Extracted material:

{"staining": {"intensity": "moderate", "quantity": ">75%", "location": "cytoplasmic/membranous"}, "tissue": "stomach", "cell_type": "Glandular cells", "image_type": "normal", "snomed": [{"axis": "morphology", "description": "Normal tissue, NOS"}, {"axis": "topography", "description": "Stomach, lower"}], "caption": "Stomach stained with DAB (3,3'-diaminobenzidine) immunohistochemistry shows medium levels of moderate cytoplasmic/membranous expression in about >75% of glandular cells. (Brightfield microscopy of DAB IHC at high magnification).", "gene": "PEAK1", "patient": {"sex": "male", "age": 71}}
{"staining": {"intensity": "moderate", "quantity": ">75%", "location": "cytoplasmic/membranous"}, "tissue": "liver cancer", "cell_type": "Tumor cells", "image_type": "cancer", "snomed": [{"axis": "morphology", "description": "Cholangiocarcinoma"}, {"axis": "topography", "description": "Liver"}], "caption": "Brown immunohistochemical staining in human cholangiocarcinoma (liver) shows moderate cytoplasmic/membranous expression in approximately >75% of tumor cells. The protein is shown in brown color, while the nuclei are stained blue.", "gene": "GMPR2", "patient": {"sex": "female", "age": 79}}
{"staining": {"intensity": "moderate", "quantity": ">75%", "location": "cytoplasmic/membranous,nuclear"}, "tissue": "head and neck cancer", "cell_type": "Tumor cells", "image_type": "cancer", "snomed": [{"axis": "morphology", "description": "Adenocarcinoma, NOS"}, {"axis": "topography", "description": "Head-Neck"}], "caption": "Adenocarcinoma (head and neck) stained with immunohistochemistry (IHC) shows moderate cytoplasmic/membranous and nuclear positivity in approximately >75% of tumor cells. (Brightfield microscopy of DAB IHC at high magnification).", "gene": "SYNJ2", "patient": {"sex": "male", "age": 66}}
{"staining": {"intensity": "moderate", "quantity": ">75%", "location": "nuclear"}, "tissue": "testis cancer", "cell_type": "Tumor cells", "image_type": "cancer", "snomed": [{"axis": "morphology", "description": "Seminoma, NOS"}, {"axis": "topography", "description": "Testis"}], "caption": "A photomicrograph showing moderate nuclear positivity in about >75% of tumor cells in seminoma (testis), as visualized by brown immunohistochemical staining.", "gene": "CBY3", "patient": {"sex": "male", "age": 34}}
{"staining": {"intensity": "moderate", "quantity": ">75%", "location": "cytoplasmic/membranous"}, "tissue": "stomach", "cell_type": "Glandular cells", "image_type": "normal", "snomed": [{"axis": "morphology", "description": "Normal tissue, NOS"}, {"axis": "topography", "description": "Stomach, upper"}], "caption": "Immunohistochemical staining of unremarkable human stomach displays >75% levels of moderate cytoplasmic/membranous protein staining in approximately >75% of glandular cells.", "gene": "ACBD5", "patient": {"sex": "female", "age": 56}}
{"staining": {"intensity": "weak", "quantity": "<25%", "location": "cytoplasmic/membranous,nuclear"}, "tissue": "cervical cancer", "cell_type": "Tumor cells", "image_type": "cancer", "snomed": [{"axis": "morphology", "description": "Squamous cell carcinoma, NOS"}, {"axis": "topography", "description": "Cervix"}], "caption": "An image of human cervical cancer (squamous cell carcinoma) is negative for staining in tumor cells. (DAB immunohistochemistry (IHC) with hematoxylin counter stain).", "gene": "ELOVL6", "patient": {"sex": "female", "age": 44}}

Your goal:
From the first line of the listing above through the line that contains "immunohistochemical staining in", retype every line exactly, and write nothing else.

Finished task:
{"staining": {"intensity": "moderate", "quantity": ">75%", "location": "cytoplasmic/membranous"}, "tissue": "stomach", "cell_type": "Glandular cells", "image_type": "normal", "snomed": [{"axis": "morphology", "description": "Normal tissue, NOS"}, {"axis": "topography", "description": "Stomach, lower"}], "caption": "Stomach stained with DAB (3,3'-diaminobenzidine) immunohistochemistry shows medium levels of moderate cytoplasmic/membranous expression in about >75% of glandular cells. (Brightfield microscopy of DAB IHC at high magnification).", "gene": "PEAK1", "patient": {"sex": "male", "age": 71}}
{"staining": {"intensity": "moderate", "quantity": ">75%", "location": "cytoplasmic/membranous"}, "tissue": "liver cancer", "cell_type": "Tumor cells", "image_type": "cancer", "snomed": [{"axis": "morphology", "description": "Cholangiocarcinoma"}, {"axis": "topography", "description": "Liver"}], "caption": "Brown immunohistochemical staining in human cholangiocarcinoma (liver) shows moderate cytoplasmic/membranous expression in approximately >75% of tumor cells. The protein is shown in brown color, while the nuclei are stained blue.", "gene": "GMPR2", "patient": {"sex": "female", "age": 79}}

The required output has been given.